There is a scene in Orange is the New Black in which Red, one of the inmates at the Litchfield Correctional Facility, says that “there are the people who eat the bread, and the people who serve the bread.” Even though my family may sometimes stretch what we have, I am still someone who eats the bread. Thanks to my friends’ generosity, I’ve been on a few fancy vacations. I live in a town with access to great public education, and am now on an almost-full scholarship at an excellent liberal arts college. Fifty years ago, my grandmother didn’t go to high school so she could work; now I go to the college that would be considered the best place for wealthy women to study in her time. In my middle age, I will probably not have to worry about money in the same way my parents have.
But we are an exception. We have benefited from my dad’s work and his career in academia, and the fact that we are white in a society built on ingrained white privilege. In spite of America’s talk about equal opportunity, our society is set up to disadvantage certain people, and to keep the wealthy where they are. I have worked hard to win grants and get into my college, but many of the factors that have led to my success – my hometown, my dad’s work, the family I was born into – are random pieces of fate that I did nothing to earn or deserve.
So when I am asked for money, I think of that, and I think of Kristen. Many religions’ principles encourage their adherents give – tikkun olam in Judaism, zakat in Islam, Jesus’ words on wealth and generosity, and many other creeds and traditions of which I know less. I don’t need everything that I have, and yet the more I have, the more I want: books, clothes, toys. You adjust your wants and expectations along with your income. But I don’t want to live that way anymore.
When I pass someone on the street asking for money to stay in a shelter for the night (the most common plea I hear from people in Leiden, where the cost is €2.50-5 a night), even if I suspect the money will go somewhere else, I try to give them what they ask for. It’s not my place to decide for someone else what they need, and that decision is between them and their beliefs. Jesus tells us to live generously. I can’t give up everything I have- or won’t, rather, even if I could (an ethical question for another day)- but I am doing my best to live up to that more in how I spend my money and my time.
I’m trying to grow, to better myself, and to live in a way that aligns more with my principles.

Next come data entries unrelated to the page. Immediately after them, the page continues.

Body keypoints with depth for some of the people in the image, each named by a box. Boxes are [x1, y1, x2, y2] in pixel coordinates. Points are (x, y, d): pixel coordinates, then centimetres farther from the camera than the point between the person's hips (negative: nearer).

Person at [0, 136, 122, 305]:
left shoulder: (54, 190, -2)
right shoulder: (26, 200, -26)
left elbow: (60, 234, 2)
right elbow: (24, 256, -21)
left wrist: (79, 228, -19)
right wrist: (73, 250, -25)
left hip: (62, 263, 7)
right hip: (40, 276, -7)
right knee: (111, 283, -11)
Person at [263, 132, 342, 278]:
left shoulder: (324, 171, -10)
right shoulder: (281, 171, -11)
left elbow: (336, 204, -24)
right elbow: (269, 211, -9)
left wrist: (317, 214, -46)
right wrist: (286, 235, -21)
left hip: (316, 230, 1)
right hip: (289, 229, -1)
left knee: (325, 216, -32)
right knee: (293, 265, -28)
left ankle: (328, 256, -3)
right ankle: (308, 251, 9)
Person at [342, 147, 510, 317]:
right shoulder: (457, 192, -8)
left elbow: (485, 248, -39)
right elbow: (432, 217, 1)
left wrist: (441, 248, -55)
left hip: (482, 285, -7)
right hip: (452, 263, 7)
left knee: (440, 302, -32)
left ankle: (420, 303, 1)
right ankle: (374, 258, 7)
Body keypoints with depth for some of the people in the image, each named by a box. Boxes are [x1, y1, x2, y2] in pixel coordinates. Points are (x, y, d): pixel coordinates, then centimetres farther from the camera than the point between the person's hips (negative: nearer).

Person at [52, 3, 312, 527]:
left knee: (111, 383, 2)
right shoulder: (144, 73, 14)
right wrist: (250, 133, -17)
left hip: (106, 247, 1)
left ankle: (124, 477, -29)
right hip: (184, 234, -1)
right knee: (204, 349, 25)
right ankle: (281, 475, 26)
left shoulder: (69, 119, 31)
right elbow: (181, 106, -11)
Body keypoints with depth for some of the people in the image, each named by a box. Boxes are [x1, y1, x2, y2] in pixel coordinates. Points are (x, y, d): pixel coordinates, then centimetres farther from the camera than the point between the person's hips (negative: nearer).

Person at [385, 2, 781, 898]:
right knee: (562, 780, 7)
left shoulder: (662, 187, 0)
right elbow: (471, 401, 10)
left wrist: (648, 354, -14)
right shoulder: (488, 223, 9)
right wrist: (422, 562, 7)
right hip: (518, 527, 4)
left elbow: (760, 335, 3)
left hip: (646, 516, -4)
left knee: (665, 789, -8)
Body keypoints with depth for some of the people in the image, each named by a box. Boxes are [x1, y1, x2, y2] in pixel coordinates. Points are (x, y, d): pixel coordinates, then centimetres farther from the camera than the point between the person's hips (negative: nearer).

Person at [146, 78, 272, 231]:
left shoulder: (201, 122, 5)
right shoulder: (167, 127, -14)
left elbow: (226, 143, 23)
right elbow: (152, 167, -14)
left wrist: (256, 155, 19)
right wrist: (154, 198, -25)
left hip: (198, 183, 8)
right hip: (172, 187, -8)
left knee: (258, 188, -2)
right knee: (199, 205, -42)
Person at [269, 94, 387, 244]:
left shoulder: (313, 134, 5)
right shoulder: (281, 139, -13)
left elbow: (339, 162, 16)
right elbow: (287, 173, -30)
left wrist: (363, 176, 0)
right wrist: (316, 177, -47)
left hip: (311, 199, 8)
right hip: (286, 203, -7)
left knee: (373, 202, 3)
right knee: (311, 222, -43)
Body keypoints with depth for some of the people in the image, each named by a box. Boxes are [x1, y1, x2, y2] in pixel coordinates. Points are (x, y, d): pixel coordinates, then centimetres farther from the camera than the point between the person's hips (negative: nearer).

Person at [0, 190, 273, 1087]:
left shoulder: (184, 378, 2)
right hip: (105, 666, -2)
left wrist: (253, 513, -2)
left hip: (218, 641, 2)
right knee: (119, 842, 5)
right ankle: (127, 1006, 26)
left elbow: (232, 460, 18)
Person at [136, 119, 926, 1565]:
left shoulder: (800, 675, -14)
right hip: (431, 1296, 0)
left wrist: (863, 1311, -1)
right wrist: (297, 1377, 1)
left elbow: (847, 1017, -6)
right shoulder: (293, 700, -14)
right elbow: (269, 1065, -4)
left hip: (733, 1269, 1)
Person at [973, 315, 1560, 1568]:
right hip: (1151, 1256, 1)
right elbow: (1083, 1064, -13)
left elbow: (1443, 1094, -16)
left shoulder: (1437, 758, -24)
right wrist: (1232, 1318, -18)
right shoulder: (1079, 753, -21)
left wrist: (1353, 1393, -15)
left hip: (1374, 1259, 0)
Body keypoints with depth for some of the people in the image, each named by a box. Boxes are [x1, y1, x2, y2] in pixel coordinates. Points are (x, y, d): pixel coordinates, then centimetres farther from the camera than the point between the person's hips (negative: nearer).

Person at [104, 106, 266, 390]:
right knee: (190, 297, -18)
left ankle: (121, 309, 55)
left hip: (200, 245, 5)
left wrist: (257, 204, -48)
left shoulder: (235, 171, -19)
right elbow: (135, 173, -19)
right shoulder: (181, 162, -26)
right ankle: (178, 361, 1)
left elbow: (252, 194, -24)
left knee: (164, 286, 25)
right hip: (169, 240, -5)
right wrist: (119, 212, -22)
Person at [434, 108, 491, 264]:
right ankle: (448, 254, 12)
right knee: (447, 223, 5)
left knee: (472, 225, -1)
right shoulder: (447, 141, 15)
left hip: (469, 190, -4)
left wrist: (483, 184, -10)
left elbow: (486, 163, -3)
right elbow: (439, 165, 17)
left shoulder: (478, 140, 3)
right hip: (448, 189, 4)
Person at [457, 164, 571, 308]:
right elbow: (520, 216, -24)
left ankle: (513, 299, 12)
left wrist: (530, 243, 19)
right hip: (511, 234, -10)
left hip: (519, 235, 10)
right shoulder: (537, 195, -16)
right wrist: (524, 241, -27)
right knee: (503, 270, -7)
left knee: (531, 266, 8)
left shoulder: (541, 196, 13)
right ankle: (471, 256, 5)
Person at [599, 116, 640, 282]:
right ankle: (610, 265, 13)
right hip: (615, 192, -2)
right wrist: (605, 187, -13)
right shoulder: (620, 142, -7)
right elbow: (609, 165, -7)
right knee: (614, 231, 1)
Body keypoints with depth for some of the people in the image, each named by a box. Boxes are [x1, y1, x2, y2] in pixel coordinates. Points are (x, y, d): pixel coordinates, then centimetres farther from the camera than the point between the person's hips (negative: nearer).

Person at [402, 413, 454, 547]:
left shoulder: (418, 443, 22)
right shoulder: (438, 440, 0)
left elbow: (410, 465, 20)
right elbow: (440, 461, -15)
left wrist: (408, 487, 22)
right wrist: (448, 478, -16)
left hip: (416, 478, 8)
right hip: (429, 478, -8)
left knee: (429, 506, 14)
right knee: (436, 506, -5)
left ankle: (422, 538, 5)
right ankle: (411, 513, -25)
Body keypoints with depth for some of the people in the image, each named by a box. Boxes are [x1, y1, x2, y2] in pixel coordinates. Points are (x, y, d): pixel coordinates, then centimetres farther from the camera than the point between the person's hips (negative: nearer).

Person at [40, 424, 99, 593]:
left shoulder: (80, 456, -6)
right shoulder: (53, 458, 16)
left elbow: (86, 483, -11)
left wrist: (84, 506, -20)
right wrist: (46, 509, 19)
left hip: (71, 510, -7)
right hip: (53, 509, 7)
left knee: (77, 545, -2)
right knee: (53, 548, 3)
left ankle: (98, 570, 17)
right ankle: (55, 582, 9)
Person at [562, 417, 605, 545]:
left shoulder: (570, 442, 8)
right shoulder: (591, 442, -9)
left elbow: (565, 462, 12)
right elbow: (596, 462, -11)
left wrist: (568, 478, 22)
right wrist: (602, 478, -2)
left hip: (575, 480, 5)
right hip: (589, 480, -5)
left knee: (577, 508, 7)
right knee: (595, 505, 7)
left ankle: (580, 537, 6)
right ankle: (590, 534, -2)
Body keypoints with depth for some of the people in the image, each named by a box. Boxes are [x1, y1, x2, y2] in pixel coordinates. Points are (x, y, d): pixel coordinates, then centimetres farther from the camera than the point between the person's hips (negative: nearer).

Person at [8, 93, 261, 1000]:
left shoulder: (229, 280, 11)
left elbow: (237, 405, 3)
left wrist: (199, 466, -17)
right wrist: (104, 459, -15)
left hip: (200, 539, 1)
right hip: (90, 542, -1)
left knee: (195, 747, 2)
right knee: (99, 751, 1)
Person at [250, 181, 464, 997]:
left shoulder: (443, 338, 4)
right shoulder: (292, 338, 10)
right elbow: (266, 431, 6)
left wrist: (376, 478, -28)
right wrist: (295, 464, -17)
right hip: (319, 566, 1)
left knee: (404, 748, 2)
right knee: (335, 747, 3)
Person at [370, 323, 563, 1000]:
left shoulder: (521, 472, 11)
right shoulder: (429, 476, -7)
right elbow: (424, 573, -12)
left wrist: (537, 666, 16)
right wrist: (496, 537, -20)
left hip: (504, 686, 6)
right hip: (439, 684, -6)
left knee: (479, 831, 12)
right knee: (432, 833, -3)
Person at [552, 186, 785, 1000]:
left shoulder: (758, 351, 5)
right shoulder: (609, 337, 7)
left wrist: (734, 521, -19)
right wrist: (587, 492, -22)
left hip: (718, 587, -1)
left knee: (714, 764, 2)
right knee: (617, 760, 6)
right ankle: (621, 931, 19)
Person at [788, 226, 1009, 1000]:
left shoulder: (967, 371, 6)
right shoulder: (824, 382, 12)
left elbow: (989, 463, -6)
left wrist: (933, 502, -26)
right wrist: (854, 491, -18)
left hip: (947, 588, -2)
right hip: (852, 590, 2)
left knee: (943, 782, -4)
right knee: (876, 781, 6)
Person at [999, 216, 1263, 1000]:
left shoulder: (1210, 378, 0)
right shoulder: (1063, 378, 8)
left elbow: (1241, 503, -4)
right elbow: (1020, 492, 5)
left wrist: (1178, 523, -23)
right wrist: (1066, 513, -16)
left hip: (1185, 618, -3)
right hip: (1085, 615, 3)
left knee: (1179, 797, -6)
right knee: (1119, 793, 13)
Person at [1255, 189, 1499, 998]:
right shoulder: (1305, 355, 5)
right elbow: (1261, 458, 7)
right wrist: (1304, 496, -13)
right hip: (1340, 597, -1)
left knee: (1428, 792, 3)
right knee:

It’s hard to get over selfishness. But what works best for me is reminding myself that we are all of equal value, and that who is asking whom for money is largely a random act of fate. I can’t decide for anyone else what is right for them, whether they should give, or to what. I don’t think we will be punished for not giving, or necessarily rewarded for doing so. But that doesn’t mean it’s not important. At least, for me.
“Live generously and graciously toward others, the way God lives toward you.” Matt. 5:48 (MSG)
If you’re looking into giving to charity, but not sure where to start, charitynavigator.com offers a great look at how different charities split, spend, and give their money. I am also very partial to kiva.org, a microfinance lending site that allows you to support farmers, students, and entrepreneurs in other areas of the world in their journey to financial independence. Your loans are always paid back, allowing you to use the same $25+ dollars to help different people, again and again.